__STATED EXERCISE 1__
In the records, rewrite the lines from the one containing "Question: Does polished" through the last line of the records, swapping every "plaque" for "sign" and leaving everything else unchanged.

__TEXT SEGMENT__
MQSeries.net :: View topic - Mis-encoded case

MQSeries.net

Tech Exchange

Education

Certifications

Library

Info Center

SupportPacs

FAQÂ Â

Usergroups

RSS Feed - WebSphere MQ Support

RSS Feed - Message Broker Support

MQSeries.net Forum Index » WebSphere Message Broker (ACE) Support » Mis-encoded case - Why no error is thrown?

Goto page 1, 2 Next

Mis-encoded case - Why no error is thrown?

« View previous topic :: View next topic »

Author

Message

ghoshly

Posted: Thu Mar 06, 2014 5:01 am Post subject: Mis-encoded case - Why no error is thrown?

Partisan

Joined: 10 Jan 2008
Posts: 333

If source system specifies a character set / code page but sends character in the message data which is not in the same code page then also broker does not generates any exception.

Message Broker represents the same as '?' We can see that in Trace node output or MQ output.

Is there any specific reason why message broker is not generating exception in those case.

Example: Source System specifies ISO-8859-1 and sends character ฿ (Thai Curreny symbol Baht) U+0E3F which gets the representation as '?'

ghoshly

Posted: Thu Mar 06, 2014 5:03 am Post subject: WMB 8.0.0.2 WMQ 7.5.1 AIX 7.1

Partisan

Joined: 10 Jan 2008
Posts: 333

Environment details - WMB 8.0.0.2 WMQ 7.5.1 AIX 7.1

Tibor

Posted: Thu Mar 06, 2014 5:06 am Post subject: Re: Mis-encoded case - Why no error is thrown?

Grand Master

Joined: 20 May 2001
Posts: 1033
Location: Hungary

ghoshly wrote:

Source System specifies ISO-8859-1 and sends character ฿ (Thai Curreny symbol Baht) U+0E3F which gets the representation as '?'

It is a little bit strange, because ISO-8859-1 / Latin-I has no representation for this character.

__STORED RECORDS__
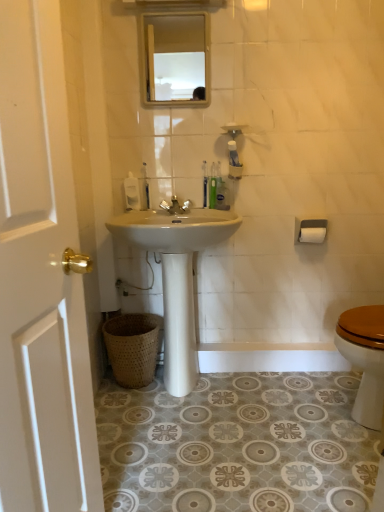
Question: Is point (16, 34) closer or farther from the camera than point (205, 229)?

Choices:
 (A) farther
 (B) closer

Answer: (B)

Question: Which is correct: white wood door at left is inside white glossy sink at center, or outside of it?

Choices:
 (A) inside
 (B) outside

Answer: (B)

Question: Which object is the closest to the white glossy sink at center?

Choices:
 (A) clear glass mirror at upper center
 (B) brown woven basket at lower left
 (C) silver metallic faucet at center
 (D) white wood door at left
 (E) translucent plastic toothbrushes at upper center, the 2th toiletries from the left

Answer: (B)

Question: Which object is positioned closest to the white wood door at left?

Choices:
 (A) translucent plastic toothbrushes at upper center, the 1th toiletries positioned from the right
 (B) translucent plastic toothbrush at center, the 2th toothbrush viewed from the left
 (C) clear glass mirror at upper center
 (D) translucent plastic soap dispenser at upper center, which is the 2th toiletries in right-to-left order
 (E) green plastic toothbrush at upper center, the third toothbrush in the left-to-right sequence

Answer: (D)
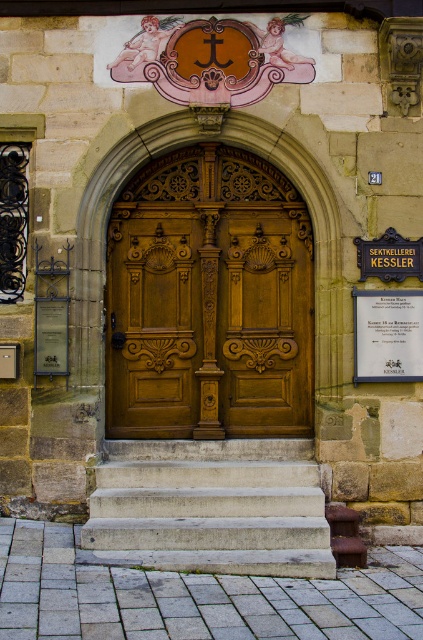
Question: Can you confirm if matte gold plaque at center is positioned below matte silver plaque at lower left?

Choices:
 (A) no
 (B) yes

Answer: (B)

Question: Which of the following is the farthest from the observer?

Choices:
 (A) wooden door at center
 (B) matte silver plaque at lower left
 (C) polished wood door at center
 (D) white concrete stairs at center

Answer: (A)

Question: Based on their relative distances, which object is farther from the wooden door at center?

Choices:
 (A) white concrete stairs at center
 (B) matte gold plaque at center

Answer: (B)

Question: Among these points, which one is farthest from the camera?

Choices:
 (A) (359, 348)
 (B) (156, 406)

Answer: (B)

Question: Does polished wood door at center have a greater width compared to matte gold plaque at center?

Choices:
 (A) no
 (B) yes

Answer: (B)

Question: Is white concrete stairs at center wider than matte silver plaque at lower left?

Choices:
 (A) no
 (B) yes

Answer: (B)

__STATED EXERCISE 2__
Answer these questions about the forum thread on mis-encoded characters:
(a) What environment details does ghoshly give?
(b) In the example, which character set does the source system specify?
(c) What location is listed for Tibor?

__WORKED ANSWER 1__
Question: Does polished wood door at center have a greater width compared to matte gold sign at center?

Choices:
 (A) no
 (B) yes

Answer: (B)

Question: Is white concrete stairs at center wider than matte silver sign at lower left?

Choices:
 (A) no
 (B) yes

Answer: (B)

__WORKED ANSWER 2__
(a) WMB 8.0.0.2, WMQ 7.5.1, AIX 7.1
(b) ISO-8859-1
(c) Hungary